Other AEC professionals have seen the modular approach particularly effective on data centers and other complex projects. Alex Kunz, principal at A.G. KUNZ, a U.S.-based company that specializes in integrated design and construction, has helped clients accelerate project delivery through model-based design, analytics, and project production management.
On a recent data center project for a large technology company, Kunz’s firm was asked to help modularize designs to increase throughput and accelerate construction. “It was a very tightly integrated single facility that housed all of its functions within one facility,” said Kunz. “The scale of the cloud industry was growing so fast that they needed to build data centers faster than their existing supply chain could.”

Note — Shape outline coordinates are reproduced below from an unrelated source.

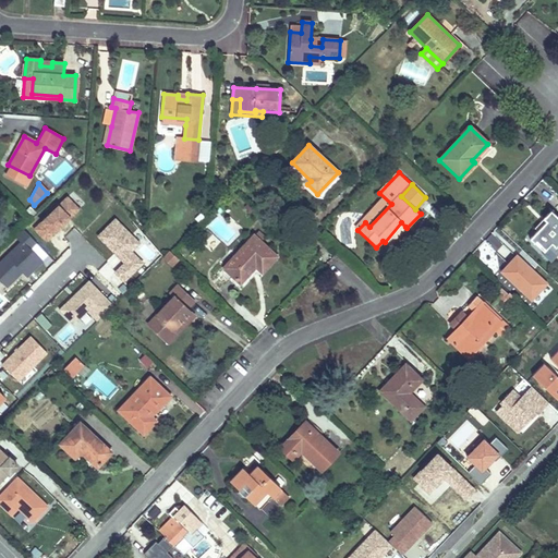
[(68,197),(35,229),(46,241),(68,220),(67,219),(69,217),(70,218),(80,208),(68,197)]
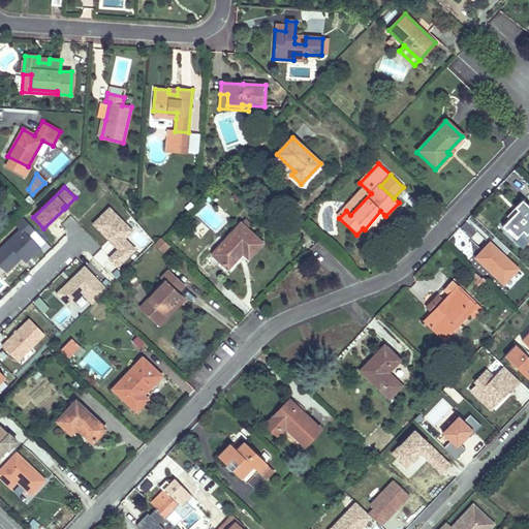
[(511,241),(520,248),(528,238),(526,236),(528,231),(528,207),(521,199),(514,208),(517,211),(508,219),(501,227),(514,240),(511,241)]
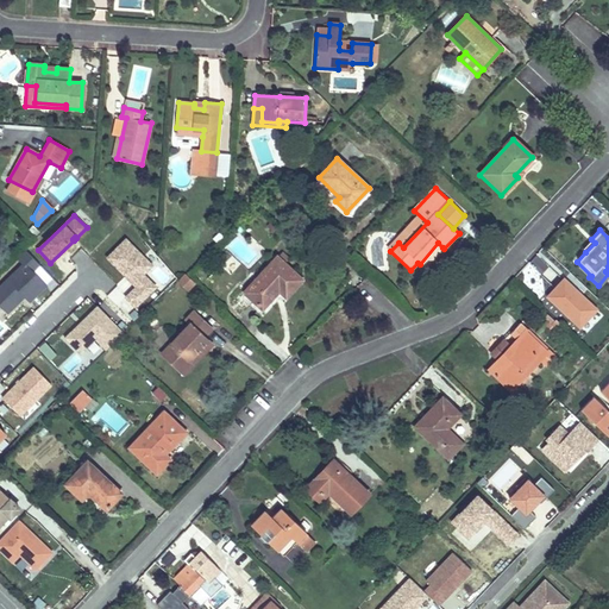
[(152,265),(126,239),(107,257),(137,287),(126,297),(136,306),(156,286),(143,274),(152,265)]
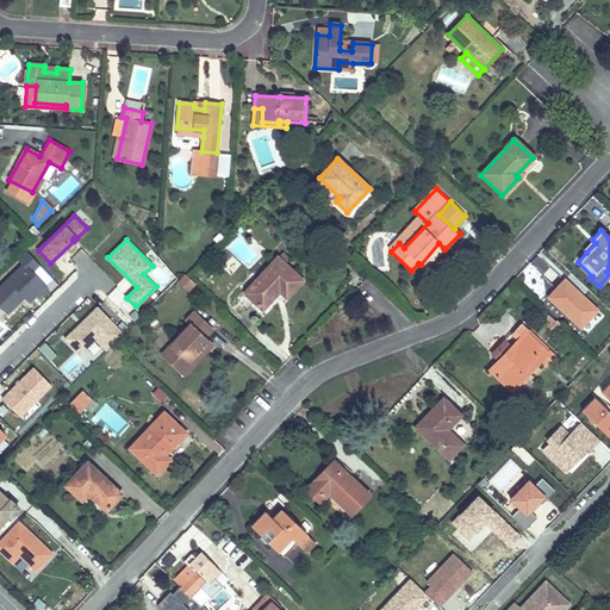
[(596,243),(592,240),(583,249),(586,253),(596,243)]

Kunz and other project partners developed a modular system architecture, essentially disintegrating a tightly integrated system into a set of modules that could be managed independently and built more systematically. To do so, the team subdivided the project into separate systems, or sub-facilities, that could be reassembled into the overall facility. “[With data center design largely driven by power distribution], the major modular effort was in aggregating the power distribution and cooling systems to support configurability and scaling of the systems,” he said.
By grouping subsystems, the project team simplified designs and enabled components to be reused, not only on the initial facility, but across multiple projects, according to Kunz. “The key benefit in the case of the data centers comes at the program level, he said.
While working at multiple levels for clients, Kunz sees different types of digital models. At the project level, building information modeling (BIM) is commonly used to develop what’s sometimes called a design intent model. A separate production model tells the team how and when to build the product or facility of interest. And throughout the course of a project or program, integration of data from multiple sources is key. “We leverage interoperability between the design intent and the production model,” said Kunz.
Modular design typically requires multiple models at different stages of project and program development. Image source: AG KUNZ. Click image to enlarge.
Kunz’s firm, which includes mechanical engineers, architects, and software developers, has used Dassault Systèmes’ tools to drive what they call computer-aided production engineering (CAPE). The team works closely with manufacturing integrators to develop processes upstream of individual product designs. “The approach allows us to concurrently design products and their associated manufacturing and installation processes.”
In addition to using CATIA and SOLIDWORKS, the team uses Dassault Systèmes’ DELMIA to model and simulate system operations. In-house software developers build custom tools to support production management. Whether using commercial or in-house tools, the firm focuses on five levers of production management: product design, process design, capacity, inventory, and variability. “Conventional construction management is focused on schedule and cost as the weapons to control quality,” said Kunz. “We find those inevitably don't work very well, so we're focused on these five levers that are more commonly applied in aerospace and automotive industries.”
Kunz’s firm also works closely with the Project Production Institute (PPI) as part of its industry council and adopts methods from the MIT System Architecture Group to further the cause of modular design and construction. The PPI is an independent organization that seeks to improve the value that engineering and construction provide to the economy and to society. The MIT group is a member of MIT's Engineering Systems Laboratory, focused on studying the early-stage technical decisions that affect system performance.
Time will tell how modular design and construction catch on in the AEC industry. The concept is not new, but the increasing role of digital tools, such as virtual twins, interactive design review, real-time ray tracing, and other visualization improvements, may enable the approach to be used on a wider variety of projects.